Oct 20 2008
eggy-peggy
It was odd looking for an egg donor. I would be asking a complete stranger to go through something embarrassing, inconvenient and not very pleasant – for absolutely nothing in return, except for expenses, and the warm glow of helping me! It seemed such a cheek even to ask.
I found it was more difficult to come to terms with the need to use an egg donor, than using a sperm donor.
I mean, to get pregnant, a woman always has to have a sperm donation from some man or other!
It was not the fact of losing any genetic connection – although I did feel sad about that, but overcame it relatively quickly. This would be a child conceived in love, just as much as any child born of a natural mother and natural father in love with each other.
No, it was the thought that the egg donor was usurping my own womanly/motherly role to some extent.
Just as for sperm donors, I decided I definitely did not want an anonymous egg donor. I wanted to vet the person myself, and decide not only that their looks were somewhat similar to mine, but also that I liked them, and that they would not let me down, so I rejected the suggestion from the clinic that I find an egg donor for the clinic and then I would get priority from the available anonymous egg donors (instead of waiting a dreary 2 or 3 years or more).
Also, just as for my sperm donor, I wanted the egg donor to be happy to meet the child (if the child wanted) when the child was 18.
I approached various national media asking if they would accept my ad. Many seemed to think that for a private individual, it was either illegal or immoral to advertise for an egg donor – it is neither. One paper firmly rejected my ad – then a journalist from that paper approached me to do a story! I turned the idea over in my mind – it was an attractive proposition if it could net me an egg donor as a result – and the journalist rung a concession from the editor that my email address could be included in the article – but in the end, my innate sense of privacy and shyness got the better of me and I turned the offer down.
I got into some detailed email correspondence with a number kind women who had answered my ads.

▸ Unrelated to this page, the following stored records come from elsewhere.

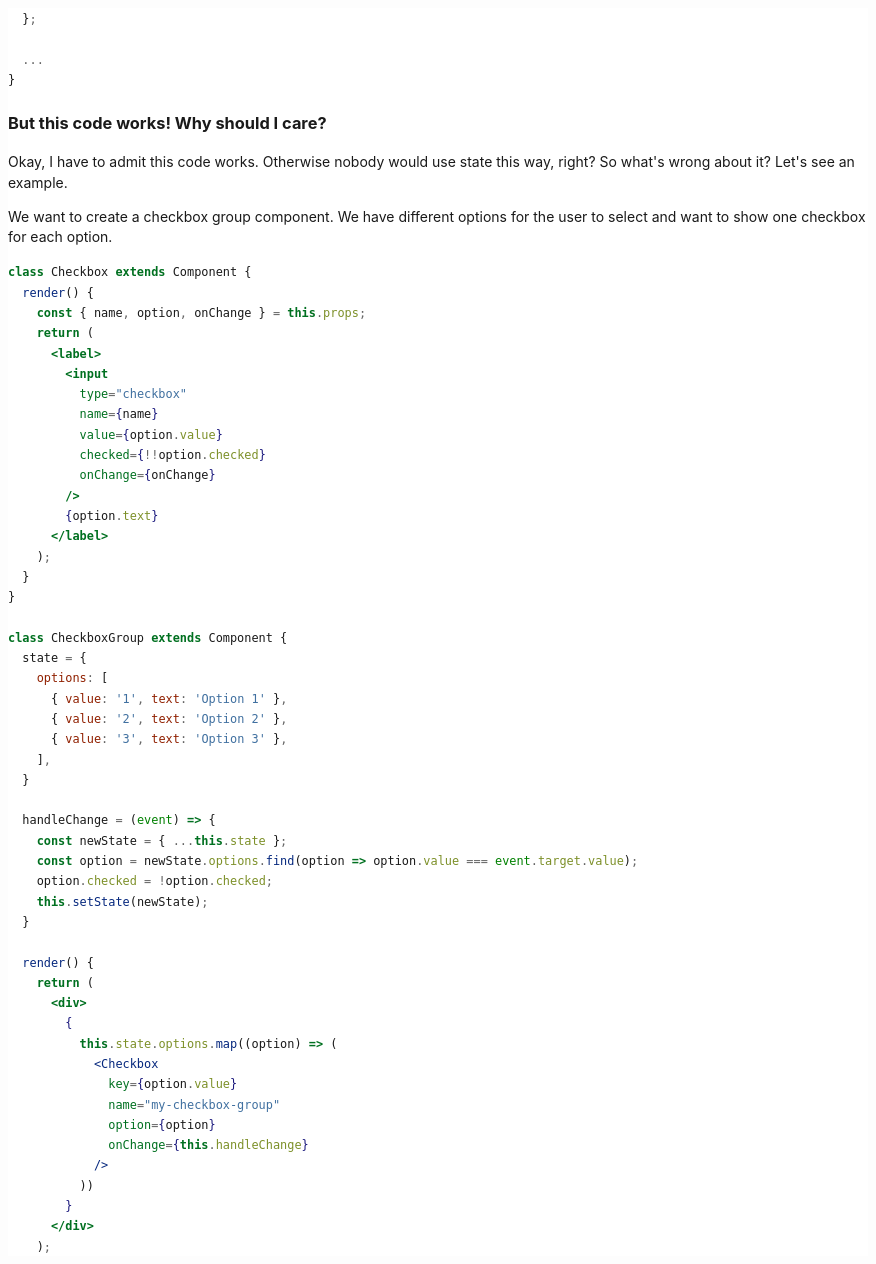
 ```jsx
  };

  ...
}
```

### But this code works! Why should I care?

Okay, I have to admit this code works. Otherwise nobody would use state this way, right? So what's wrong about it? Let's see an example.

We want to create a checkbox group component. We have different options for the user to select and want to show one checkbox for each option.

```jsx
class Checkbox extends Component {
  render() {
    const { name, option, onChange } = this.props;
    return (
      <label>
        <input
          type="checkbox"
          name={name}
          value={option.value}
          checked={!!option.checked}
          onChange={onChange}
        />
        {option.text}
      </label>
    );
  }
}

class CheckboxGroup extends Component {
  state = {
    options: [
      { value: '1', text: 'Option 1' },
      { value: '2', text: 'Option 2' },
      { value: '3', text: 'Option 3' },
    ],
  }

  handleChange = (event) => {
    const newState = { ...this.state };
    const option = newState.options.find(option => option.value === event.target.value);
    option.checked = !option.checked;
    this.setState(newState);
  }

  render() {
    return (
      <div>
        {
          this.state.options.map((option) => (
            <Checkbox
              key={option.value}
              name="my-checkbox-group"
              option={option}
              onChange={this.handleChange}
            />
          ))
        }
      </div>
    );
```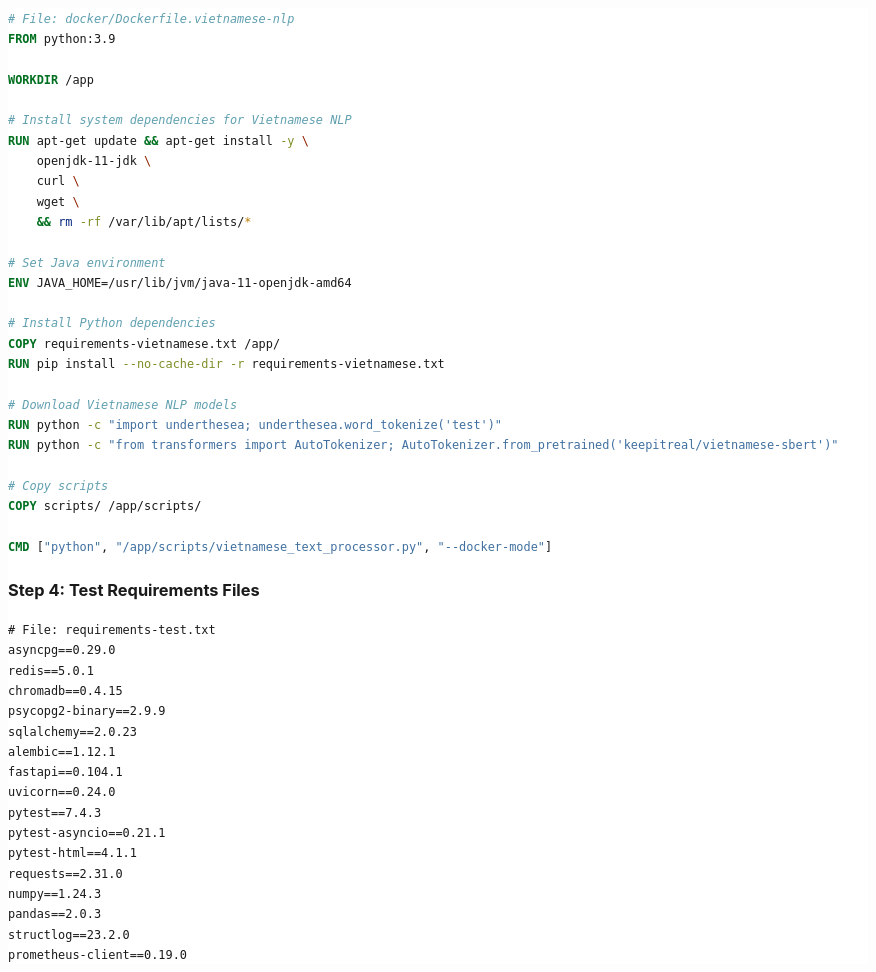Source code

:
 ```dockerfile
# File: docker/Dockerfile.vietnamese-nlp
FROM python:3.9

WORKDIR /app

# Install system dependencies for Vietnamese NLP
RUN apt-get update && apt-get install -y \
    openjdk-11-jdk \
    curl \
    wget \
    && rm -rf /var/lib/apt/lists/*

# Set Java environment
ENV JAVA_HOME=/usr/lib/jvm/java-11-openjdk-amd64

# Install Python dependencies
COPY requirements-vietnamese.txt /app/
RUN pip install --no-cache-dir -r requirements-vietnamese.txt

# Download Vietnamese NLP models
RUN python -c "import underthesea; underthesea.word_tokenize('test')"
RUN python -c "from transformers import AutoTokenizer; AutoTokenizer.from_pretrained('keepitreal/vietnamese-sbert')"

# Copy scripts
COPY scripts/ /app/scripts/

CMD ["python", "/app/scripts/vietnamese_text_processor.py", "--docker-mode"]
```

### **Step 4: Test Requirements Files**

```txt
# File: requirements-test.txt
asyncpg==0.29.0
redis==5.0.1
chromadb==0.4.15
psycopg2-binary==2.9.9
sqlalchemy==2.0.23
alembic==1.12.1
fastapi==0.104.1
uvicorn==0.24.0
pytest==7.4.3
pytest-asyncio==0.21.1
pytest-html==4.1.1
requests==2.31.0
numpy==1.24.3
pandas==2.0.3
structlog==23.2.0
prometheus-client==0.19.0
```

Some seemed to want to tell me their life story. One seemed promising – then her husband stopped things going any further as he was worried about a child knocking on their door in years to come. Another wanted so much involvement that she wanted to specify the type of primary school the child should go to. I strongly suspected she needed to have her own child, not help someone else have theirs.
After placing an ad on an internet site, I must have received scores of replies from young American women seeking $1,000s for donating their eggs. Impossible! In the UK, it is illegal to offer more than expenses – and in addition, I was not about to fund either their trip to the UK, or my trip to the US!
One young woman with two small children of her own seemed fine – but after a visit to the clinic and a visit to her GP, it transpired that her metabolism could not cope with the hormone treatment required.
Another young woman, who looked a little like my mother at the same age (which endeared her to me) was all for going full steam ahead as soon as possible. I wrote to the clinic to introduce her and a first appointment was made – then at the last minute, she found she could not go through with it, and acknowledged to me that she had not thought through all the implications, especially as she did not have any children of her own as yet. What if she never did have her own children? How would she feel then about the child that was conceived with her egg, but that she had no claim on? It was frustrating to cancel the clinic appointment – but far better cancel the first appointment then for her to have second thoughts after going through all the treatment and minutes before her eggs are collected, or mixed with sperm.